If Trump wants to beggar the BBC, Semafor has a thoughtful take on the issue
It’s clear that Donald Trump and the global populist right wants to beggar the BBC, bringing its 103-year run to an end and allowing media moguls to rule as they please.
Let the Beeb, their canny reasoning goes, be hoist with its own petard of high standards of complete and total objectivity. It can never meet them, of course. No one can.
If Mr Trump is true to form, he will sue the BBC for a sum that will make it difficult to function. Will the British government step up with more money to meet any resulting funding shortfall, should it arise?
If any such cash transfer were to occur – from the BBC to Mr Trump – it would be upsetting in the extreme. Here’s why: The BBC made a mistake in commissioning a piece from an external provider with an apparently slippery sense of the rights and wrongs of video splicing! That’s a mistake, an error of judgement in trusting that external provider. It doesn’t call all of the BBC’s journalism into question.
But Mr Trump and the global populist right would like to grind a public service broadcaster into dust. The result would be the sort of polarised, fragmented media landscape that currently exists across the United States.
How does that help anyone, other than the global populist right?
In order to wise up to the inherent perils of this moment, it’s worth getting up to speed on the facts.
I watched the BBC Panorama clip in question via The Telegraph’s blistering commentary on it, courtesy Semafor.

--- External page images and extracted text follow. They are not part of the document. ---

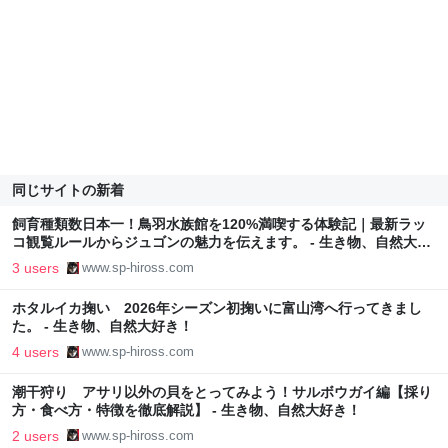
同じサイトの新着
飼育種類数日本一！鳥羽水族館を120%満喫する体験記｜最新ラッ
コ観覧ルールからジュゴンの魅力を伝えます。 - 生き物、自然大好
き！
3 users
www.sp-hiross.com
ホタルイカ掬い 2026年シーズン初掬いに富山湾へ行ってきまし
た。 - 生き物、自然大好き！
4 users
www.sp-hiross.com
潮干狩り アサリ以外の貝をとってみよう！サルボウガイ編【採り
方・食べ方・特徴を徹底解説】 - 生き物、自然大好き！
2 users
www.sp-hiross.com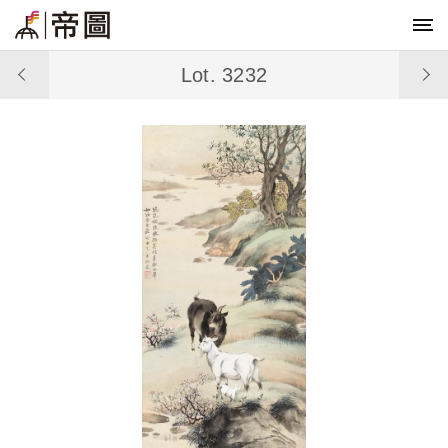
Lot. 3232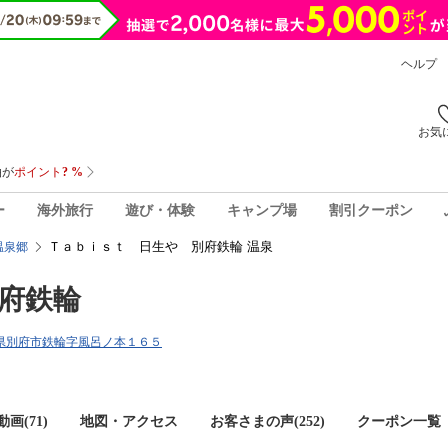
ヘルプ
お気
ー
海外旅行
遊び・体験
キャンプ場
割引クーポン
Ｔａｂｉｓｔ 日生や 別府鉄輪 温泉
温泉郷
府鉄輪
大分県別府市鉄輪字風呂ノ本１６５
画(71)
地図・アクセス
お客さまの声(
252
)
クーポン一覧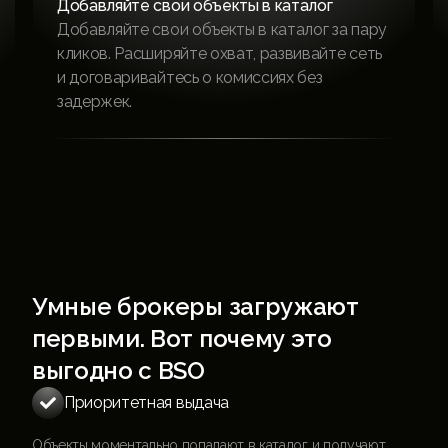
Разместите один раз — получите клиентов
отовсюду
Загрузите объект, рекламируйте его на
ведущих платформах и управляйте сделкой
в одном приложении. Быстрое размещение
= быстрые сделки.
Умные брокеры загружают
первыми. Вот почему это
выгодно с BSO
Приоритетная выдача

Объекты моментально попадают в каталог и получают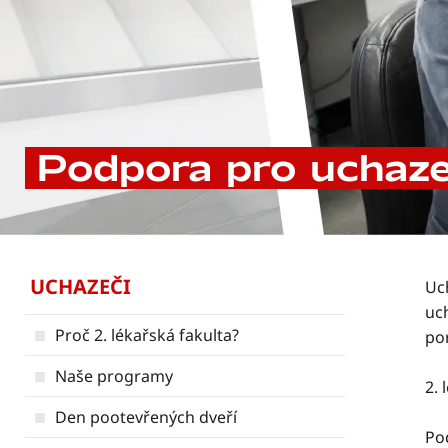
Podpora pro uchaze
UCHAZEČI
Uc
uc
Proč 2. lékařská fakulta?
po
Naše programy
2. 
Den pootevřených dveří
Po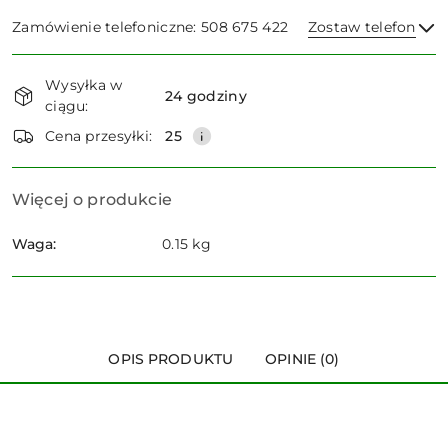
Zamówienie telefoniczne: 508 675 422
Zostaw telefon
Dostępność
Wysyłka w
i
24 godziny
ciągu:
dostawa
Wyślij
Cena przesyłki:
25
Więcej o produkcie
Waga:
0.15 kg
OPIS PRODUKTU
OPINIE (0)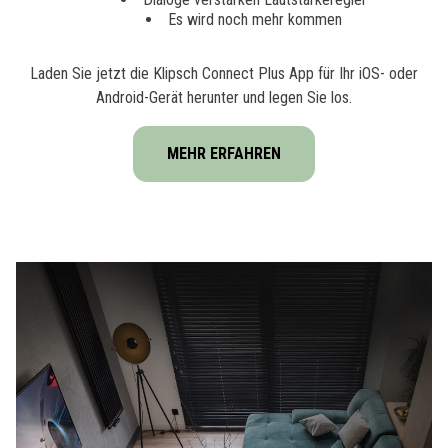
Es wird noch mehr kommen
Laden Sie jetzt die Klipsch Connect Plus App für Ihr iOS- oder
Android-Gerät herunter und legen Sie los.
MEHR ERFAHREN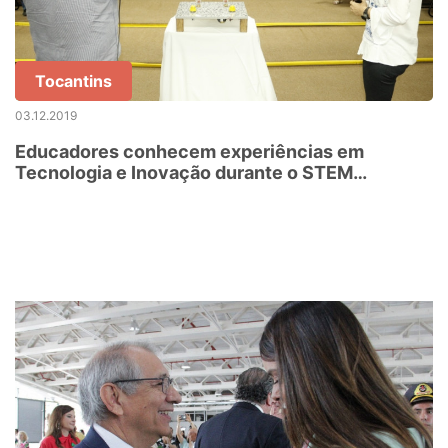
Tocantins
03.12.2019
Educadores conhecem experiências em
Tecnologia e Inovação durante o STEM
TechCamp +BA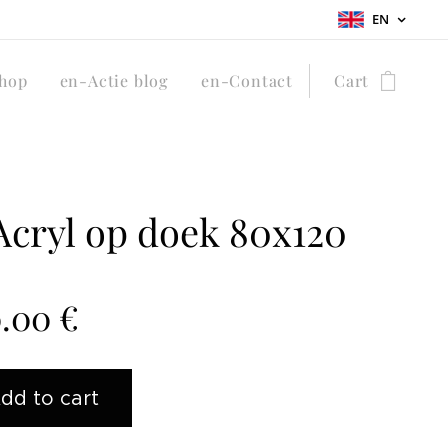
EN
hop
en-Actie blog
en-Contact
Cart
Acryl op doek 80x120
0.00
€
dd to cart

And I have to agree with Semafor’s Max Tani that “the Trump team has a point”. It is dishonest to stitch someone’s words together – an hour or so apart. As Mr Tani notes, the result is to “amplify” Mr Trump’s “rhetoric in a way that did not match exactly what he said onstage”.
But it’s also worth noting Mr Tani’s qualifier: “Even if the result — that his supporters proceeded to violently riot at the Capitol — is not seriously up for debate.”
For, the cold hard reality is that Mr Trump did do wrong on January 6, 2021 – the whole world saw it, live on television – in denying the legitimate results of a legitimate presidential election that he lost. (In fact, Mr Trump continues with his election denialism to this day.) He does not seem to be a fan of democratic mandates unless he wins.
But it is also a fact that we do not, as journalists, need to polish Mr Trump’s shining untruths. We do not need to reframe his dishonesty, giving the border a darker stain.
Mr Tani’s conclusion is pertinent. That the BBC has made an error most American news organisations would not do today, 10 years into covering Donald Trump. Now, he writes, “American broadcasters and news organizations expect pushback from the president and his allies; tough stories and packages are edited more closely, and organizations come ready to defend pieces they know will receive intense criticism from the administration (see the X account for The New York Times’ communications department)”.
This is 100 per cent true. A basic rule of journalism – alongside that robust coverage, keep good notes, know what’s been done (and not been done). Or as Mr Tani writes, “button up” your reporting, “at least when it comes to a guy who will almost certainly express his opinions about it”.